§ Assignment
Go line by line through the listing below and copy those that hold "Boat".

§ Material provided

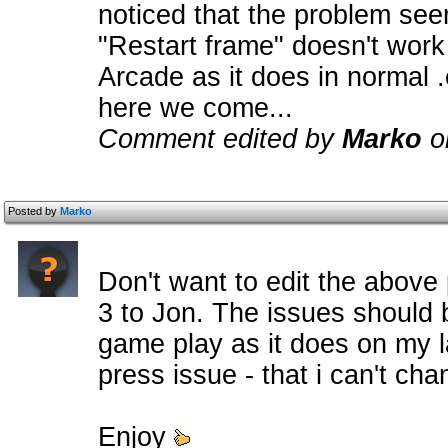
noticed that the problem se
"Restart frame" doesn't wor
Arcade as it does in normal 
here we come...
Comment edited by
Marko
o
Posted by
Marko
Don't want to edit the above
3 to Jon. The issues should 
game play as it does on my l
press issue - that i can't cha
Enjoy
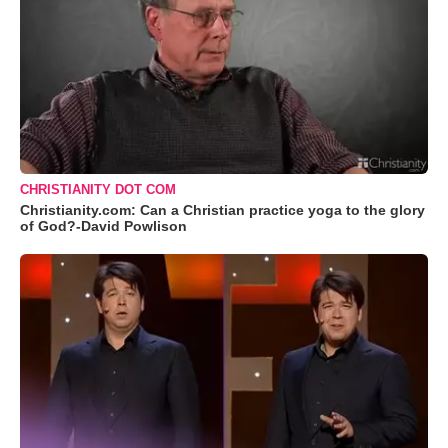
CHRISTIANITY DOT COM
Christianity.com: Can a Christian practice yoga to the glory
of God?-David Powlison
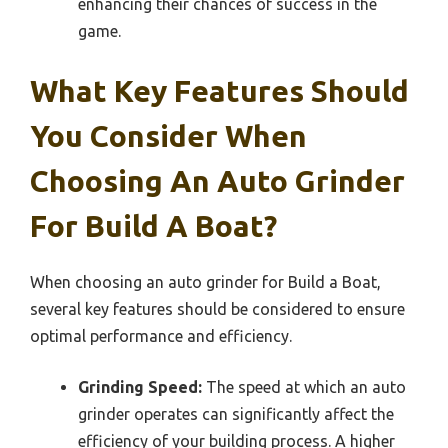
enhancing their chances of success in the
game.
What Key Features Should
You Consider When
Choosing An Auto Grinder
For Build A Boat?
When choosing an auto grinder for Build a Boat,
several key features should be considered to ensure
optimal performance and efficiency.
Grinding Speed:
The speed at which an auto
grinder operates can significantly affect the
efficiency of your building process. A higher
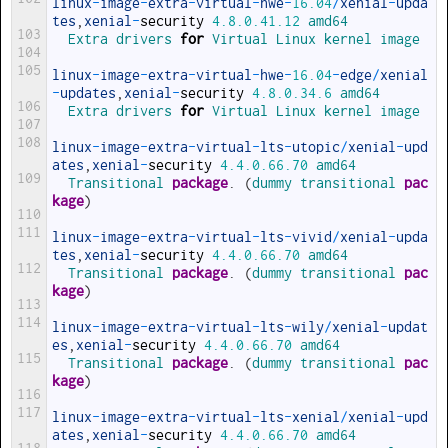
linux
-
image
-
extra
-
virtual
-
hwe
-
16.04
/
xenial
-
upda
tes
,
xenial
-
security
4.8.0.41.12
amd64
103
Extra 
drivers 
for
Virtual 
Linux 
kernel 
image
104
105
linux
-
image
-
extra
-
virtual
-
hwe
-
16.04
-
edge
/
xenial
-
updates
,
xenial
-
security
4.8.0.34.6
amd64
106
Extra 
drivers 
for
Virtual 
Linux 
kernel 
image
107
108
linux
-
image
-
extra
-
virtual
-
lts
-
utopic
/
xenial
-
upd
ates
,
xenial
-
security
4.4.0.66.70
amd64
109
Transitional 
package
.
(
dummy 
transitional 
pac
kage
)
110
111
linux
-
image
-
extra
-
virtual
-
lts
-
vivid
/
xenial
-
upda
tes
,
xenial
-
security
4.4.0.66.70
amd64
112
Transitional 
package
.
(
dummy 
transitional 
pac
kage
)
113
114
linux
-
image
-
extra
-
virtual
-
lts
-
wily
/
xenial
-
updat
es
,
xenial
-
security
4.4.0.66.70
amd64
115
Transitional 
package
.
(
dummy 
transitional 
pac
kage
)
116
117
linux
-
image
-
extra
-
virtual
-
lts
-
xenial
/
xenial
-
upd
ates
,
xenial
-
security
4.4.0.66.70
amd64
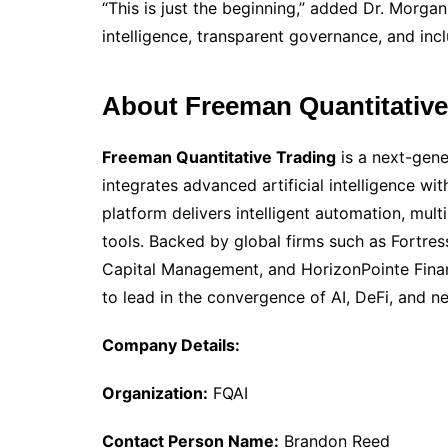
“This is just the beginning,” added Dr. Morgan.
intelligence, transparent governance, and incl
About Freeman Quantitative
Freeman Quantitative Trading
is a next-gene
integrates advanced artificial intelligence wi
platform delivers intelligent automation, mult
tools. Backed by global firms such as Fortre
Capital Management, and HorizonPointe Finan
to lead in the convergence of AI, DeFi, and 
Company Details:
Organization:
FQAI
Contact Person Name:
Brandon Reed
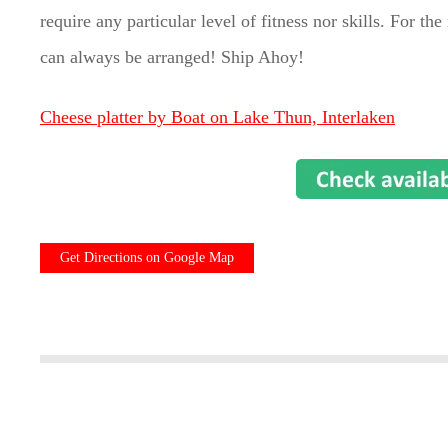
require any particular level of fitness nor skills. For t
can always be arranged! Ship Ahoy!
Cheese platter by Boat on Lake Thun, Interlaken
Get Directions on Google Map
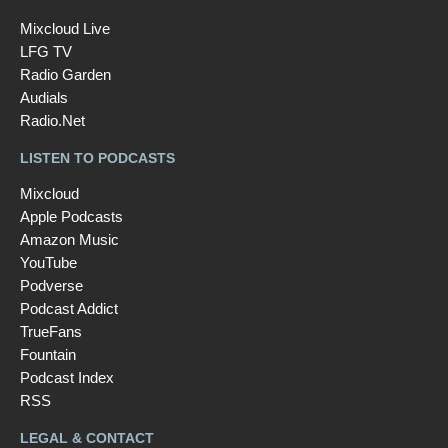
Mixcloud Live
LFG TV
Radio Garden
Audials
Radio.Net
LISTEN TO PODCASTS
Mixcloud
Apple Podcasts
Amazon Music
YouTube
Podverse
Podcast Addict
TrueFans
Fountain
Podcast Index
RSS
LEGAL & CONTACT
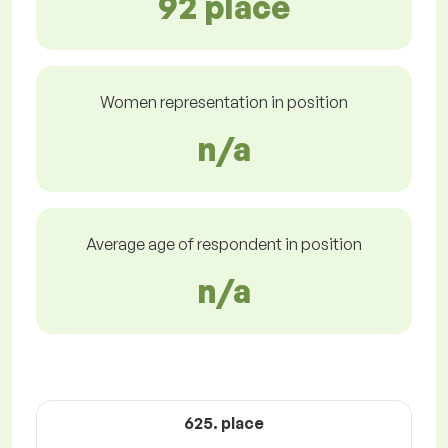
92 place
Women representation in position
n/a
Average age of respondent in position
n/a
625. place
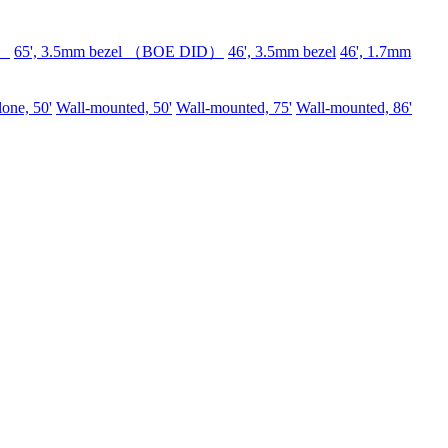
D）
65', 3.5mm bezel （BOE DID）
46', 3.5mm bezel
46', 1.7mm
lone, 50'
Wall-mounted, 50'
Wall-mounted, 75'
Wall-mounted, 86'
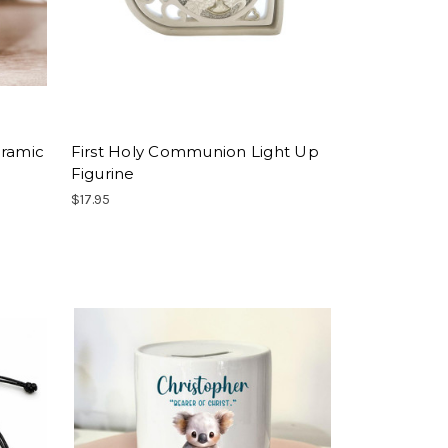
eramic
First Holy Communion Light Up
Figurine
$17.95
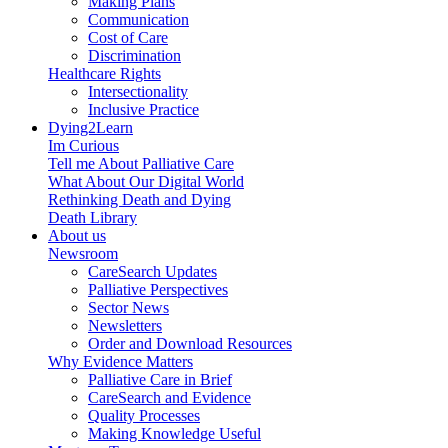
Making Plans
Communication
Cost of Care
Discrimination
Healthcare Rights
Intersectionality
Inclusive Practice
Dying2Learn
Im Curious
Tell me About Palliative Care
What About Our Digital World
Rethinking Death and Dying
Death Library
About us
Newsroom
CareSearch Updates
Palliative Perspectives
Sector News
Newsletters
Order and Download Resources
Why Evidence Matters
Palliative Care in Brief
CareSearch and Evidence
Quality Processes
Making Knowledge Useful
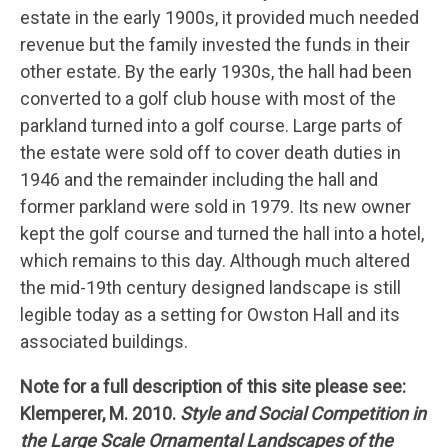
estate in the early 1900s, it provided much needed
revenue but the family invested the funds in their
other estate. By the early 1930s, the hall had been
converted to a golf club house with most of the
parkland turned into a golf course. Large parts of
the estate were sold off to cover death duties in
1946 and the remainder including the hall and
former parkland were sold in 1979. Its new owner
kept the golf course and turned the hall into a hotel,
which remains to this day. Although much altered
the mid-19th century designed landscape is still
legible today as a setting for Owston Hall and its
associated buildings.
Note for a full description of this site please see:
Klemperer, M. 2010.
Style and Social Competition in
the Large Scale Ornamental Landscapes of the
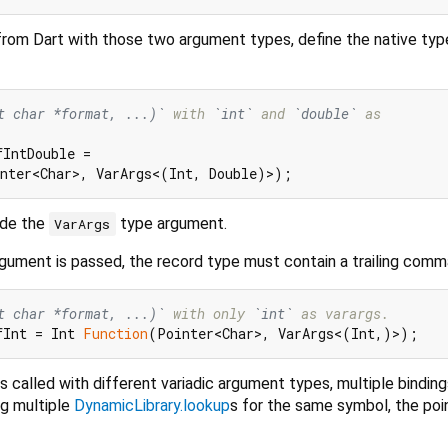
from Dart with those two argument types, define the native typ
t char *format, ...)`
 with 
`int`
 and 
`double`
 as
IntDouble =

ide the
type argument.
VarArgs
 argument is passed, the record type must contain a trailing comm
t char *format, ...)`
 with only 
`int`
 as varargs.
fInt = Int 
Function
is called with different variadic argument types, multiple bindin
ng multiple
DynamicLibrary.lookup
s for the same symbol, the poi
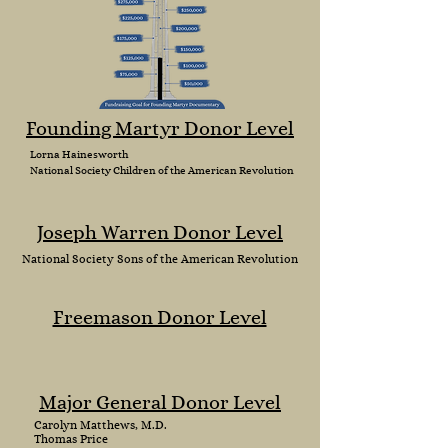
Founding Martyr Donor Level
Lorna Hainesworth
National Society
Children
of the American Revolution
Joseph Warren Donor Level
National
Society Sons of the American Revolution
Freemason Donor Level
Major General Donor Level
Carolyn Matthews, M.D.
Thomas Price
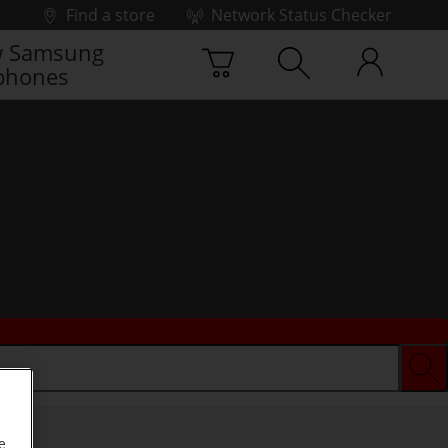
Find a store
Network Status Checker
 Samsung
phones
e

§ Response to the exercise
For Build A Boat?
When choosing an auto grinder for Build a Boat,
Cheese platter by Boat on Lake Thun, Interlaken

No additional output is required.